• [Task description]
Copy the data below from the line with "Grund zu sehen." up to and including the line with "Notificarme cuando esté disponible", putting "Herkunft" wherever "Quelle" appears and leaving everything else unchanged. Leave the pictures out of your answer.

• [Record extracts]

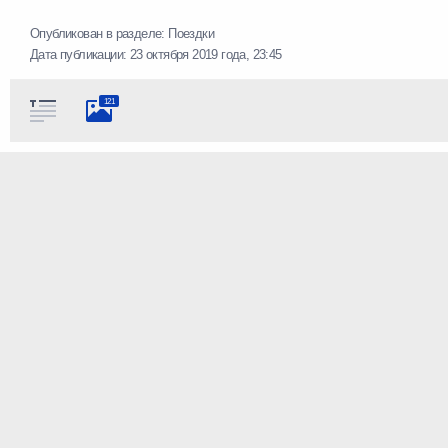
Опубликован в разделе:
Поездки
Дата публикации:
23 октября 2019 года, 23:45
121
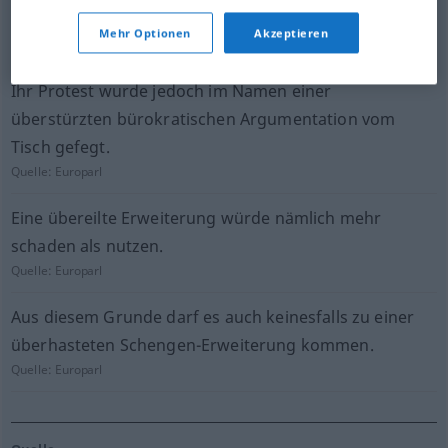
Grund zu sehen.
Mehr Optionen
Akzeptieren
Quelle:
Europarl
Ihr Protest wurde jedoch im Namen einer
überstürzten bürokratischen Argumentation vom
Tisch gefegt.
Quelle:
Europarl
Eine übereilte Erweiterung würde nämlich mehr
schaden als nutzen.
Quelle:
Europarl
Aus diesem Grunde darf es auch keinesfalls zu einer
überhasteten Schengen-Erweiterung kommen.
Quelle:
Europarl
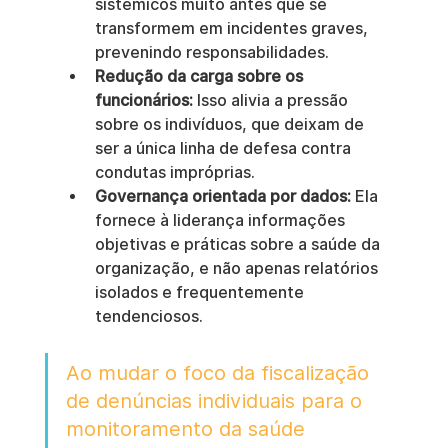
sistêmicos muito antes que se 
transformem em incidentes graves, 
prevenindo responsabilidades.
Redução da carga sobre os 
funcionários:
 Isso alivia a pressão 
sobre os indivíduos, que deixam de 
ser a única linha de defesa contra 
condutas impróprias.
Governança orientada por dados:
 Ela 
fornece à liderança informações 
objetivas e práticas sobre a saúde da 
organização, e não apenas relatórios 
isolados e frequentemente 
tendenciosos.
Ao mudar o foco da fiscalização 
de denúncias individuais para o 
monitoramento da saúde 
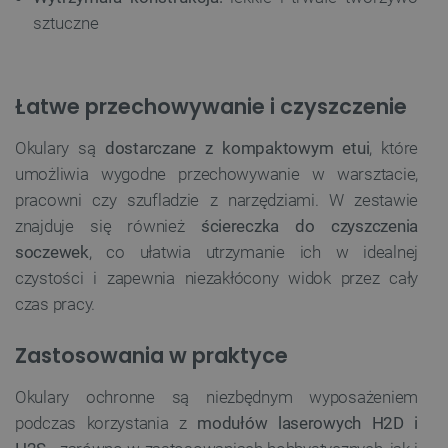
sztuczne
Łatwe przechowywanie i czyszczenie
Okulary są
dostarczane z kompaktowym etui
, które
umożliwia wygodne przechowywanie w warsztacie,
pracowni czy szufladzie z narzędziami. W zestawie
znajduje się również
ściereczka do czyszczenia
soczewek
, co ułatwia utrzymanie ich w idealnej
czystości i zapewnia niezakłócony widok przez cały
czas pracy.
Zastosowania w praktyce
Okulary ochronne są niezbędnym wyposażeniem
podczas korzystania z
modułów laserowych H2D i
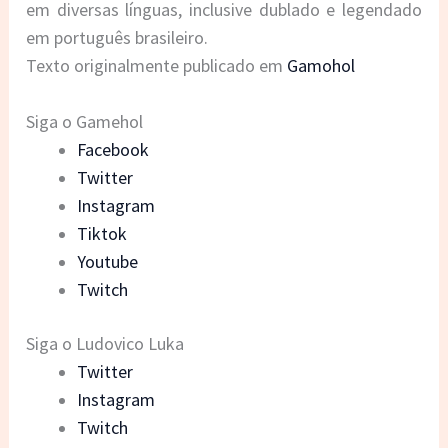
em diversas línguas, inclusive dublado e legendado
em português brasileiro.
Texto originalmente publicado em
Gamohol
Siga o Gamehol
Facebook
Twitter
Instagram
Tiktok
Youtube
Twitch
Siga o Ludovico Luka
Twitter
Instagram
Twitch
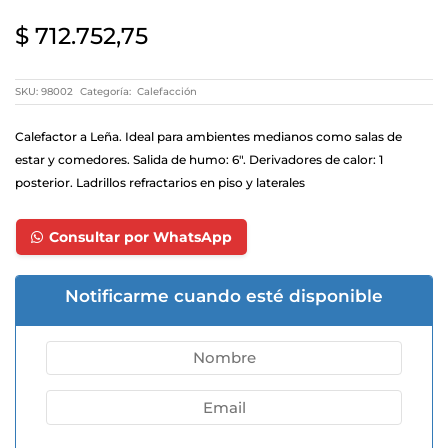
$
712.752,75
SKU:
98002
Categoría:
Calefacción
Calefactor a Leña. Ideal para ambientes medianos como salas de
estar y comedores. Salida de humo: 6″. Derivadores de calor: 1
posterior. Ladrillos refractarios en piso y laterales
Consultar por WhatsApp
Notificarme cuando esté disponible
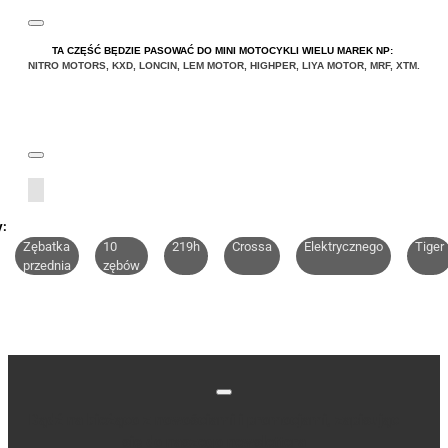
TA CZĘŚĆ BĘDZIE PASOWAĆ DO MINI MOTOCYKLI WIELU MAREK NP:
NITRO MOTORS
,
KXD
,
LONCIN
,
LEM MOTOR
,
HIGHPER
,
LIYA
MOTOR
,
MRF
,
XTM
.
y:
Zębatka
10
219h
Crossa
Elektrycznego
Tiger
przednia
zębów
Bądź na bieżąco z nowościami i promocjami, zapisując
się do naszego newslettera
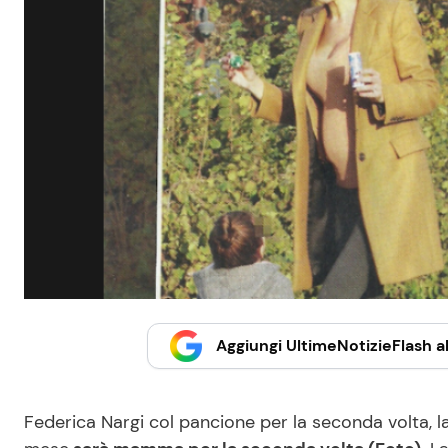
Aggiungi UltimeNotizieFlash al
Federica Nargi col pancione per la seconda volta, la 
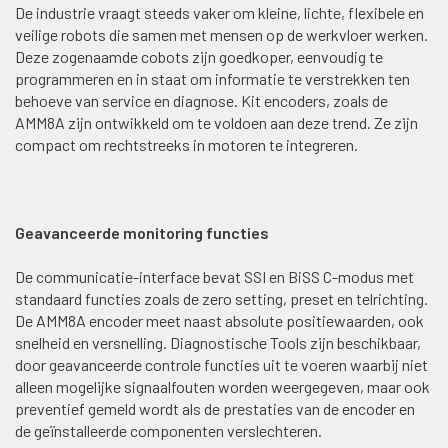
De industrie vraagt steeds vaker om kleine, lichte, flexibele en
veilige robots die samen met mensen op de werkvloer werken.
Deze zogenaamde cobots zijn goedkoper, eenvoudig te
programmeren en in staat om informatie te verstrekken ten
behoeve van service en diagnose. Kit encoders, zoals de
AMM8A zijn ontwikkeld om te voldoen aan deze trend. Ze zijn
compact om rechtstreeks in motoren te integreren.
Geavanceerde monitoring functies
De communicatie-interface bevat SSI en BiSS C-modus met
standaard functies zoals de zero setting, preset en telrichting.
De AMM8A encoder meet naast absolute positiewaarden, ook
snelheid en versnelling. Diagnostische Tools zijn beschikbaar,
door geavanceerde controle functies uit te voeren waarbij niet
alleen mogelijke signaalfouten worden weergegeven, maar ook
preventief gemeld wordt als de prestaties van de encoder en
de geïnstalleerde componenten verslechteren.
---
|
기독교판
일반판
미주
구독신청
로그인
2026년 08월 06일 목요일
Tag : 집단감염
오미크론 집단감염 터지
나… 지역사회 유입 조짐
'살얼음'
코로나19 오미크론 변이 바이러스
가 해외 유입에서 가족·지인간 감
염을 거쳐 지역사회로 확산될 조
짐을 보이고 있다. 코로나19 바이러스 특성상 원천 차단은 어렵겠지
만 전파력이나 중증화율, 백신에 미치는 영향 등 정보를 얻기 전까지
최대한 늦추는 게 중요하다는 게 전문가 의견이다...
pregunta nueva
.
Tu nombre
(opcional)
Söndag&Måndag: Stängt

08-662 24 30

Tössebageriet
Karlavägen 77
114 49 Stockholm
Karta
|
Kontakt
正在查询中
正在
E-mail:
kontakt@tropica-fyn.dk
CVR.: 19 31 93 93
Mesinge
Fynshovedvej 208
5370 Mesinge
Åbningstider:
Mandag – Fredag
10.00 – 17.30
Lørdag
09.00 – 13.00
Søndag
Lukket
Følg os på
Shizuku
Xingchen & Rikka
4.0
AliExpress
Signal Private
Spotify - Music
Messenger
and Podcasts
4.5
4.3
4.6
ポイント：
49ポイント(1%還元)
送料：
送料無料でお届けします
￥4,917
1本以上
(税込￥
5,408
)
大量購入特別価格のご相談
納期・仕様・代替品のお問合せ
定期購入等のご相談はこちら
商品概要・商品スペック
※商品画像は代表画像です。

• [Exercise result]
Grund zu sehen.
Mehr Optionen
Akzeptieren
Herkunft:
Europarl
Ihr Protest wurde jedoch im Namen einer
überstürzten bürokratischen Argumentation vom
Tisch gefegt.
Herkunft:
Europarl
Eine übereilte Erweiterung würde nämlich mehr
schaden als nutzen.
Herkunft:
Europarl
Aus diesem Grunde darf es auch keinesfalls zu einer
überhasteten Schengen-Erweiterung kommen.
Herkunft:
Europarl
sistêmicos muito antes que se 
transformem em incidentes graves, 
prevenindo responsabilidades.
Redução da carga sobre os 
funcionários:
 Isso alivia a pressão 
sobre os indivíduos, que deixam de 
ser a única linha de defesa contra 
condutas impróprias.
Governança orientada por dados:
 Ela 
fornece à liderança informações 
objetivas e práticas sobre a saúde da 
organização, e não apenas relatórios 
isolados e frequentemente 
tendenciosos.
Ao mudar o foco da fiscalização 
de denúncias individuais para o 
monitoramento da saúde 
sztuczne
Łatwe przechowywanie i czyszczenie
Okulary są
dostarczane z kompaktowym etui
, które
umożliwia wygodne przechowywanie w warsztacie,
pracowni czy szufladzie z narzędziami. W zestawie
znajduje się również
ściereczka do czyszczenia
soczewek
, co ułatwia utrzymanie ich w idealnej
czystości i zapewnia niezakłócony widok przez cały
czas pracy.
Zastosowania w praktyce
Okulary ochronne są niezbędnym wyposażeniem
podczas korzystania z
modułów laserowych H2D i
em diversas línguas, inclusive dublado e legendado
em português brasileiro.
Texto originalmente publicado em
Gamohol
Siga o Gamehol
Facebook
Twitter
Instagram
Tiktok
Youtube
Twitch
Siga o Ludovico Luka
Twitter
Instagram
Twitch
$
712.752,75
SKU:
98002
Categoría:
Calefacción
Calefactor a Leña. Ideal para ambientes medianos como salas de
estar y comedores. Salida de humo: 6″. Derivadores de calor: 1
posterior. Ladrillos refractarios en piso y laterales
Consultar por WhatsApp
Notificarme cuando esté disponible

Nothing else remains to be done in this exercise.